I, of course, wholeheartedly agree with all of this, but I think we really do ourselves a disservice if we focus on sideshows like his treatment of Sessions. I know full well that underneath the Sessions insanity is some kind of panic and desire to avoid legal scrutiny, and that this controversy has the most immediate potential to cause a constitutional crisis. But it’s Trump’s insanity that is the real reason he should be removed. It’s the risk involved in having him handle our nuclear weapons and be responsible for dealing with the nuclear weapons and ICBM’s under development in North Korea. It’s a close look at how he’s going about setting our policy in Afghanistan based on 19th-Century ideas about colonial exploitation of mineral resources and claiming the spoils of war.
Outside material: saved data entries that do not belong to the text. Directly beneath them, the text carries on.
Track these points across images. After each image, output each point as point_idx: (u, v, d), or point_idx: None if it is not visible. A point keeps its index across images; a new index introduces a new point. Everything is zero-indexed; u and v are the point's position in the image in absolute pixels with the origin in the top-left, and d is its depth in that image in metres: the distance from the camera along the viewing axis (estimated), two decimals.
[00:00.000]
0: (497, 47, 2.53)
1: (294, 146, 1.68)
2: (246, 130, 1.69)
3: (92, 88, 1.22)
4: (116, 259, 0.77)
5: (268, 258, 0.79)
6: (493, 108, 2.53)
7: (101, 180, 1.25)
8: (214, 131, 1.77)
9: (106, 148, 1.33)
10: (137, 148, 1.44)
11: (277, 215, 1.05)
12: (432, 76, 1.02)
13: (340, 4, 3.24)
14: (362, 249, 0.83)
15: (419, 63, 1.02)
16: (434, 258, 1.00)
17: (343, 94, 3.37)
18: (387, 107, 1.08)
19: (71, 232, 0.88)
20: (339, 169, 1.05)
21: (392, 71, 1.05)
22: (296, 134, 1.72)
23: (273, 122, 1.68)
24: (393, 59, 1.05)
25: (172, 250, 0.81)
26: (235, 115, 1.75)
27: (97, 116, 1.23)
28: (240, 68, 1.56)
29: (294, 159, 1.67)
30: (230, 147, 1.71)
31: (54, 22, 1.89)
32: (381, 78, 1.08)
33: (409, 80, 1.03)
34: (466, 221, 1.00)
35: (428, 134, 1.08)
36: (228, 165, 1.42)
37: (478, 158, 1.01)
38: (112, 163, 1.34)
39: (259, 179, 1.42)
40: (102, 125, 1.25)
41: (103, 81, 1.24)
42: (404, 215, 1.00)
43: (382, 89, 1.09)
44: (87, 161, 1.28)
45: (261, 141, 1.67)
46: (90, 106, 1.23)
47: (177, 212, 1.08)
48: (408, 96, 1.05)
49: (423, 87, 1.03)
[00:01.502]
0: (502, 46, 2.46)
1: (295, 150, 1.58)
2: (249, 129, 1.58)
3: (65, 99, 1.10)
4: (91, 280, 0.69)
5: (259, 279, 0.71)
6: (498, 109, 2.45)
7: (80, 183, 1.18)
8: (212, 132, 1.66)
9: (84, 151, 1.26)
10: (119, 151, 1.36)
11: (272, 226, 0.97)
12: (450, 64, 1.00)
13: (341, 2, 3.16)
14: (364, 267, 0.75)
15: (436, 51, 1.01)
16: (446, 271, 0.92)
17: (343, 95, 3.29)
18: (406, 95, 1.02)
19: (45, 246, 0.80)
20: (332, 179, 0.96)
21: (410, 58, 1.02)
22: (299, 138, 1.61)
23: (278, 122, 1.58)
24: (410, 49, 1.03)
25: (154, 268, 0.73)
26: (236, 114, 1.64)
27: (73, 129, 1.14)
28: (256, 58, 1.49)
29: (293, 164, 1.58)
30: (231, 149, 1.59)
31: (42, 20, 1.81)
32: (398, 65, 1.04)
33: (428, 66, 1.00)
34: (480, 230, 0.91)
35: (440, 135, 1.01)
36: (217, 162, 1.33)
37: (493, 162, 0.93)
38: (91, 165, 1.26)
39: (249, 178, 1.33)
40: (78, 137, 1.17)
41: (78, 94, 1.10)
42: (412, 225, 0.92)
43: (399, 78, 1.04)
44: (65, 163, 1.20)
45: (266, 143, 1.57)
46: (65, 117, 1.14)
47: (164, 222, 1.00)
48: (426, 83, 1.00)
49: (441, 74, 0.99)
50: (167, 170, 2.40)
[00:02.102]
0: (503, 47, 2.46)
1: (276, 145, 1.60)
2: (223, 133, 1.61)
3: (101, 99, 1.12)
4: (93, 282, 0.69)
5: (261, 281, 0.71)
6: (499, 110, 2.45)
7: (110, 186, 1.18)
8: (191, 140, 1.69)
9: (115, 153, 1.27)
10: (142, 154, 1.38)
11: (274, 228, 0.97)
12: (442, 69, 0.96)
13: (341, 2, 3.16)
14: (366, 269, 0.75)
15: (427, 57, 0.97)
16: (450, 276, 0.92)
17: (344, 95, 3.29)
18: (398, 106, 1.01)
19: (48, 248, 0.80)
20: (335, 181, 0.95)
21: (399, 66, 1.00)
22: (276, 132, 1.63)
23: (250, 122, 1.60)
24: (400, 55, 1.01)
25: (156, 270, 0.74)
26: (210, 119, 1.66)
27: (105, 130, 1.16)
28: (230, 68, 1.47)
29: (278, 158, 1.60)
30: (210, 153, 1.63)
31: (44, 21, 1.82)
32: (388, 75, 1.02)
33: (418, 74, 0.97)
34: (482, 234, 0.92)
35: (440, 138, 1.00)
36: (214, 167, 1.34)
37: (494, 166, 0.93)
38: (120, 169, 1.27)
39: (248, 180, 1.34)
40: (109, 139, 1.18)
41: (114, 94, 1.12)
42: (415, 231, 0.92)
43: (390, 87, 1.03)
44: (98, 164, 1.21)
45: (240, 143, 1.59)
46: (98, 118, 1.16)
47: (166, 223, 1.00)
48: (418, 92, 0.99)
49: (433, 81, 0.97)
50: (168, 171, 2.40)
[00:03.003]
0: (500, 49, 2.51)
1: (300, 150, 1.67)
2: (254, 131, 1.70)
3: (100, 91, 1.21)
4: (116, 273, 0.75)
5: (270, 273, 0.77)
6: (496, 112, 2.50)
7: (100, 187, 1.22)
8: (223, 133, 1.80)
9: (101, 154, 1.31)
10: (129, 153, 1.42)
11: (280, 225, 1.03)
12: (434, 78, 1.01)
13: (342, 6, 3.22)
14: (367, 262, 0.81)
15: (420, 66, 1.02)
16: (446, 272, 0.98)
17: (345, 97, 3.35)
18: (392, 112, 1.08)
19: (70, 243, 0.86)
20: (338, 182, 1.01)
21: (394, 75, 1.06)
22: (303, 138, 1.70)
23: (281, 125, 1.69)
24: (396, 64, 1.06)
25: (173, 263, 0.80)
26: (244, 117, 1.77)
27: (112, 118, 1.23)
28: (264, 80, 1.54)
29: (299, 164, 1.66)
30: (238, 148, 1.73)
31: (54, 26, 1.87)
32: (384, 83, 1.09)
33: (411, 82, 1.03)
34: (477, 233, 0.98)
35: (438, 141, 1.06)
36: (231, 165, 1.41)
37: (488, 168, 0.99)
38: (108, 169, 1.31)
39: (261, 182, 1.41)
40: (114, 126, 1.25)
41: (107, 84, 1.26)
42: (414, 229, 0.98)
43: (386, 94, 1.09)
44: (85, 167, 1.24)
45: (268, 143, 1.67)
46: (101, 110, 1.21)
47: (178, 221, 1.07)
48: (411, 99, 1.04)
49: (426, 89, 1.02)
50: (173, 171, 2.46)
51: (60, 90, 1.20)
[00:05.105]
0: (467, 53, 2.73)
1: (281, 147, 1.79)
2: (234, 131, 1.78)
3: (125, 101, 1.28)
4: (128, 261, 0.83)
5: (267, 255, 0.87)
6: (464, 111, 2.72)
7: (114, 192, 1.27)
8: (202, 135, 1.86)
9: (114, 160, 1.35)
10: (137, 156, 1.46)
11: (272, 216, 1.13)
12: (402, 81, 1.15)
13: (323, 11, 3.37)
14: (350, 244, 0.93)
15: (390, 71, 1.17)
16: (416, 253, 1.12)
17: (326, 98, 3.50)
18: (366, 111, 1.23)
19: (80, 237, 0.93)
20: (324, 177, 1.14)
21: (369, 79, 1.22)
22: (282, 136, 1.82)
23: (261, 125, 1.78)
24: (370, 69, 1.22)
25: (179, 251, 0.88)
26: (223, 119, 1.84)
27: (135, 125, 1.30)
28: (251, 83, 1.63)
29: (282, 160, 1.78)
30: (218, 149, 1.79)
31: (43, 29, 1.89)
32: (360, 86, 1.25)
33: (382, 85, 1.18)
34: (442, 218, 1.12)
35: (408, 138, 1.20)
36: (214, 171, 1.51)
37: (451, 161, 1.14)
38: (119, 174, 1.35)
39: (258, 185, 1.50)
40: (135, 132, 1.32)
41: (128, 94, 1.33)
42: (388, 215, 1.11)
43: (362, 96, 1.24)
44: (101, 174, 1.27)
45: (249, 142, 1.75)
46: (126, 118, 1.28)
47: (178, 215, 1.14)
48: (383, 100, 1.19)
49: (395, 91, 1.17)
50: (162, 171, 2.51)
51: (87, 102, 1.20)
The man is nuttier than a Snickers Bar, and a real live demonstration of The Emperor Wears No Clothes fable. I don’t care that he routinely incriminates himself. In fact, that makes it easier to make the case for removing him. What I care about is that he’s in charge of the largest and most lethal arsenal ever assembled on Earth, and no human being can safely trust him with that responsibility.
I’m glad that Douthat and his ideological kin see things largely the same way that I do, but I wish they’d make their argument more urgently and with more focus and punch.